● **GIVEN EXERCISE**: Reproduce every one of the following records verbatim, in the same order, without changing any character.

● **PROVIDED ENTRIES**:
______

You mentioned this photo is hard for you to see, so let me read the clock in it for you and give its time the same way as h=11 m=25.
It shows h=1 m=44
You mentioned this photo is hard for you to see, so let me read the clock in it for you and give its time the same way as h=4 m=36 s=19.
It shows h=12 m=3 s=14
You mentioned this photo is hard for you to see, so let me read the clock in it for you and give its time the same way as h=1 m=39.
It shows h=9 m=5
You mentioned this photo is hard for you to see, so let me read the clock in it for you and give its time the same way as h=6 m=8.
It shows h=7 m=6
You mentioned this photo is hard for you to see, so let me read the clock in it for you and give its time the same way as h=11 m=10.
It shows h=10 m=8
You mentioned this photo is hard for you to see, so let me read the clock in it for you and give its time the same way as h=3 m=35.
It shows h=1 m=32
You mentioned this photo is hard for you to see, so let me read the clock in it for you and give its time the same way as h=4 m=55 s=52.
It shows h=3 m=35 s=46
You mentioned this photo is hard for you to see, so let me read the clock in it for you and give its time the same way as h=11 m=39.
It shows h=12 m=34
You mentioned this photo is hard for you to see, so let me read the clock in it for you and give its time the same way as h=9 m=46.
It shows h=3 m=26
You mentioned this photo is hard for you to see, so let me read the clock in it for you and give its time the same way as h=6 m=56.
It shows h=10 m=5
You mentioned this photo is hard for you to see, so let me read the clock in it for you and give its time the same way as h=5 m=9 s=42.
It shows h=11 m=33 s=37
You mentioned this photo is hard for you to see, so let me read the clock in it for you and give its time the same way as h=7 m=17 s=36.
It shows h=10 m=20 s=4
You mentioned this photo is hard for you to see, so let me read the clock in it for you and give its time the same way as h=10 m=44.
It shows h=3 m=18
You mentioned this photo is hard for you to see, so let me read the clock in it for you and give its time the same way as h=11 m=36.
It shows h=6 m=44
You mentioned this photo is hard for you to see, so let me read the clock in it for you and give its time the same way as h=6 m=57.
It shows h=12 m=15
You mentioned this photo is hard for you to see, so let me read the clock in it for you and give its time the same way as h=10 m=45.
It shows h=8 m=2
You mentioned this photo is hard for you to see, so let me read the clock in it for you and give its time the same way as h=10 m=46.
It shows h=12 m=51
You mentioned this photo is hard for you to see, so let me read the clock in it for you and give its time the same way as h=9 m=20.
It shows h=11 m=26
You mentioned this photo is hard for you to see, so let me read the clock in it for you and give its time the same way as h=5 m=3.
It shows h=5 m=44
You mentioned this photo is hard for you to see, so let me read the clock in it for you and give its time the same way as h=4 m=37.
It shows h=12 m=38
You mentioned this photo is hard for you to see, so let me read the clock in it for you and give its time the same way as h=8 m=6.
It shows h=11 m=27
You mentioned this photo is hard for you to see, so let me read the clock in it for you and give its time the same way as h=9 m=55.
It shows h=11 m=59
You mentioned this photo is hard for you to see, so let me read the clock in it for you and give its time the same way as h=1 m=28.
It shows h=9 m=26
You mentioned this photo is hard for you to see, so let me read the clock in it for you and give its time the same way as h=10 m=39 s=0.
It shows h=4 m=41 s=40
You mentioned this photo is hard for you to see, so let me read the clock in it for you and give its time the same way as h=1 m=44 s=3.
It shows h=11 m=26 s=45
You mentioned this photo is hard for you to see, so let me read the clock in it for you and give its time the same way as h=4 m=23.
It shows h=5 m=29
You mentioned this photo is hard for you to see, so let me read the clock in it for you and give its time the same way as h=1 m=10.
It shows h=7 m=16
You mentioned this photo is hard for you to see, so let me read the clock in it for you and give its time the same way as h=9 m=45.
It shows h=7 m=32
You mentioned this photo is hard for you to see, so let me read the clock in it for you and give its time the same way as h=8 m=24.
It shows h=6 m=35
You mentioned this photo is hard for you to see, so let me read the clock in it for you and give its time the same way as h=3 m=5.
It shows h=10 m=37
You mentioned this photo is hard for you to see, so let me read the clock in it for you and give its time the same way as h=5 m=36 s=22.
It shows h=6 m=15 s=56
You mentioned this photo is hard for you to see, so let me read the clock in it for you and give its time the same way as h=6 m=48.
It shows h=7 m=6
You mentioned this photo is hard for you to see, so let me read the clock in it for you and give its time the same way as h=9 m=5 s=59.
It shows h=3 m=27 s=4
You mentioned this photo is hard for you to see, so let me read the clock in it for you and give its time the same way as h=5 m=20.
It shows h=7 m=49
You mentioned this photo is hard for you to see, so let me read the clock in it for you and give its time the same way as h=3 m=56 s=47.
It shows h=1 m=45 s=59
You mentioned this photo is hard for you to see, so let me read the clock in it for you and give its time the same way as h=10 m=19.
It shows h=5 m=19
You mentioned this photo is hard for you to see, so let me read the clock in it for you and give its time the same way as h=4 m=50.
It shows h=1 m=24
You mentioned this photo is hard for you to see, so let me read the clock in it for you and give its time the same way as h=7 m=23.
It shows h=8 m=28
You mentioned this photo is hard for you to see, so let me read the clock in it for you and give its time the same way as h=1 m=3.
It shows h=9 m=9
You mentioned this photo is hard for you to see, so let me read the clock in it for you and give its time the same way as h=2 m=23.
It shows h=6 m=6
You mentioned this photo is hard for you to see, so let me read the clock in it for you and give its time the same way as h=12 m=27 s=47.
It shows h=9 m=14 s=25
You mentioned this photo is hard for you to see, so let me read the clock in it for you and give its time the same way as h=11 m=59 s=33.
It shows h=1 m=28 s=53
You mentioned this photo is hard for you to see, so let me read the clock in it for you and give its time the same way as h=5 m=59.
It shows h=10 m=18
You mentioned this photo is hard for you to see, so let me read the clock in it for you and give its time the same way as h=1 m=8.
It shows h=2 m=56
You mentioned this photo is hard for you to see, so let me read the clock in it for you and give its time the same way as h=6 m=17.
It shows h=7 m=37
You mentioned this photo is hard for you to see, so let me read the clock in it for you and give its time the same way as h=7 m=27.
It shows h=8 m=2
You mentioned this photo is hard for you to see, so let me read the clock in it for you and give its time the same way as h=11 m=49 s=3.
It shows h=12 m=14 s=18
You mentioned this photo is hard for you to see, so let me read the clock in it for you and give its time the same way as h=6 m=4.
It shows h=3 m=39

______

● **WRITTEN SOLUTION**:
You mentioned this photo is hard for you to see, so let me read the clock in it for you and give its time the same way as h=11 m=25.
It shows h=1 m=44
You mentioned this photo is hard for you to see, so let me read the clock in it for you and give its time the same way as h=4 m=36 s=19.
It shows h=12 m=3 s=14
You mentioned this photo is hard for you to see, so let me read the clock in it for you and give its time the same way as h=1 m=39.
It shows h=9 m=5
You mentioned this photo is hard for you to see, so let me read the clock in it for you and give its time the same way as h=6 m=8.
It shows h=7 m=6
You mentioned this photo is hard for you to see, so let me read the clock in it for you and give its time the same way as h=11 m=10.
It shows h=10 m=8
You mentioned this photo is hard for you to see, so let me read the clock in it for you and give its time the same way as h=3 m=35.
It shows h=1 m=32
You mentioned this photo is hard for you to see, so let me read the clock in it for you and give its time the same way as h=4 m=55 s=52.
It shows h=3 m=35 s=46
You mentioned this photo is hard for you to see, so let me read the clock in it for you and give its time the same way as h=11 m=39.
It shows h=12 m=34
You mentioned this photo is hard for you to see, so let me read the clock in it for you and give its time the same way as h=9 m=46.
It shows h=3 m=26
You mentioned this photo is hard for you to see, so let me read the clock in it for you and give its time the same way as h=6 m=56.
It shows h=10 m=5
You mentioned this photo is hard for you to see, so let me read the clock in it for you and give its time the same way as h=5 m=9 s=42.
It shows h=11 m=33 s=37
You mentioned this photo is hard for you to see, so let me read the clock in it for you and give its time the same way as h=7 m=17 s=36.
It shows h=10 m=20 s=4
You mentioned this photo is hard for you to see, so let me read the clock in it for you and give its time the same way as h=10 m=44.
It shows h=3 m=18
You mentioned this photo is hard for you to see, so let me read the clock in it for you and give its time the same way as h=11 m=36.
It shows h=6 m=44
You mentioned this photo is hard for you to see, so let me read the clock in it for you and give its time the same way as h=6 m=57.
It shows h=12 m=15
You mentioned this photo is hard for you to see, so let me read the clock in it for you and give its time the same way as h=10 m=45.
It shows h=8 m=2
You mentioned this photo is hard for you to see, so let me read the clock in it for you and give its time the same way as h=10 m=46.
It shows h=12 m=51
You mentioned this photo is hard for you to see, so let me read the clock in it for you and give its time the same way as h=9 m=20.
It shows h=11 m=26
You mentioned this photo is hard for you to see, so let me read the clock in it for you and give its time the same way as h=5 m=3.
It shows h=5 m=44
You mentioned this photo is hard for you to see, so let me read the clock in it for you and give its time the same way as h=4 m=37.
It shows h=12 m=38
You mentioned this photo is hard for you to see, so let me read the clock in it for you and give its time the same way as h=8 m=6.
It shows h=11 m=27
You mentioned this photo is hard for you to see, so let me read the clock in it for you and give its time the same way as h=9 m=55.
It shows h=11 m=59
You mentioned this photo is hard for you to see, so let me read the clock in it for you and give its time the same way as h=1 m=28.
It shows h=9 m=26
You mentioned this photo is hard for you to see, so let me read the clock in it for you and give its time the same way as h=10 m=39 s=0.
It shows h=4 m=41 s=40
You mentioned this photo is hard for you to see, so let me read the clock in it for you and give its time the same way as h=1 m=44 s=3.
It shows h=11 m=26 s=45
You mentioned this photo is hard for you to see, so let me read the clock in it for you and give its time the same way as h=4 m=23.
It shows h=5 m=29
You mentioned this photo is hard for you to see, so let me read the clock in it for you and give its time the same way as h=1 m=10.
It shows h=7 m=16
You mentioned this photo is hard for you to see, so let me read the clock in it for you and give its time the same way as h=9 m=45.
It shows h=7 m=32
You mentioned this photo is hard for you to see, so let me read the clock in it for you and give its time the same way as h=8 m=24.
It shows h=6 m=35
You mentioned this photo is hard for you to see, so let me read the clock in it for you and give its time the same way as h=3 m=5.
It shows h=10 m=37
You mentioned this photo is hard for you to see, so let me read the clock in it for you and give its time the same way as h=5 m=36 s=22.
It shows h=6 m=15 s=56
You mentioned this photo is hard for you to see, so let me read the clock in it for you and give its time the same way as h=6 m=48.
It shows h=7 m=6
You mentioned this photo is hard for you to see, so let me read the clock in it for you and give its time the same way as h=9 m=5 s=59.
It shows h=3 m=27 s=4
You mentioned this photo is hard for you to see, so let me read the clock in it for you and give its time the same way as h=5 m=20.
It shows h=7 m=49
You mentioned this photo is hard for you to see, so let me read the clock in it for you and give its time the same way as h=3 m=56 s=47.
It shows h=1 m=45 s=59
You mentioned this photo is hard for you to see, so let me read the clock in it for you and give its time the same way as h=10 m=19.
It shows h=5 m=19
You mentioned this photo is hard for you to see, so let me read the clock in it for you and give its time the same way as h=4 m=50.
It shows h=1 m=24
You mentioned this photo is hard for you to see, so let me read the clock in it for you and give its time the same way as h=7 m=23.
It shows h=8 m=28
You mentioned this photo is hard for you to see, so let me read the clock in it for you and give its time the same way as h=1 m=3.
It shows h=9 m=9
You mentioned this photo is hard for you to see, so let me read the clock in it for you and give its time the same way as h=2 m=23.
It shows h=6 m=6
You mentioned this photo is hard for you to see, so let me read the clock in it for you and give its time the same way as h=12 m=27 s=47.
It shows h=9 m=14 s=25
You mentioned this photo is hard for you to see, so let me read the clock in it for you and give its time the same way as h=11 m=59 s=33.
It shows h=1 m=28 s=53
You mentioned this photo is hard for you to see, so let me read the clock in it for you and give its time the same way as h=5 m=59.
It shows h=10 m=18
You mentioned this photo is hard for you to see, so let me read the clock in it for you and give its time the same way as h=1 m=8.
It shows h=2 m=56
You mentioned this photo is hard for you to see, so let me read the clock in it for you and give its time the same way as h=6 m=17.
It shows h=7 m=37
You mentioned this photo is hard for you to see, so let me read the clock in it for you and give its time the same way as h=7 m=27.
It shows h=8 m=2
You mentioned this photo is hard for you to see, so let me read the clock in it for you and give its time the same way as h=11 m=49 s=3.
It shows h=12 m=14 s=18
You mentioned this photo is hard for you to see, so let me read the clock in it for you and give its time the same way as h=6 m=4.
It shows h=3 m=39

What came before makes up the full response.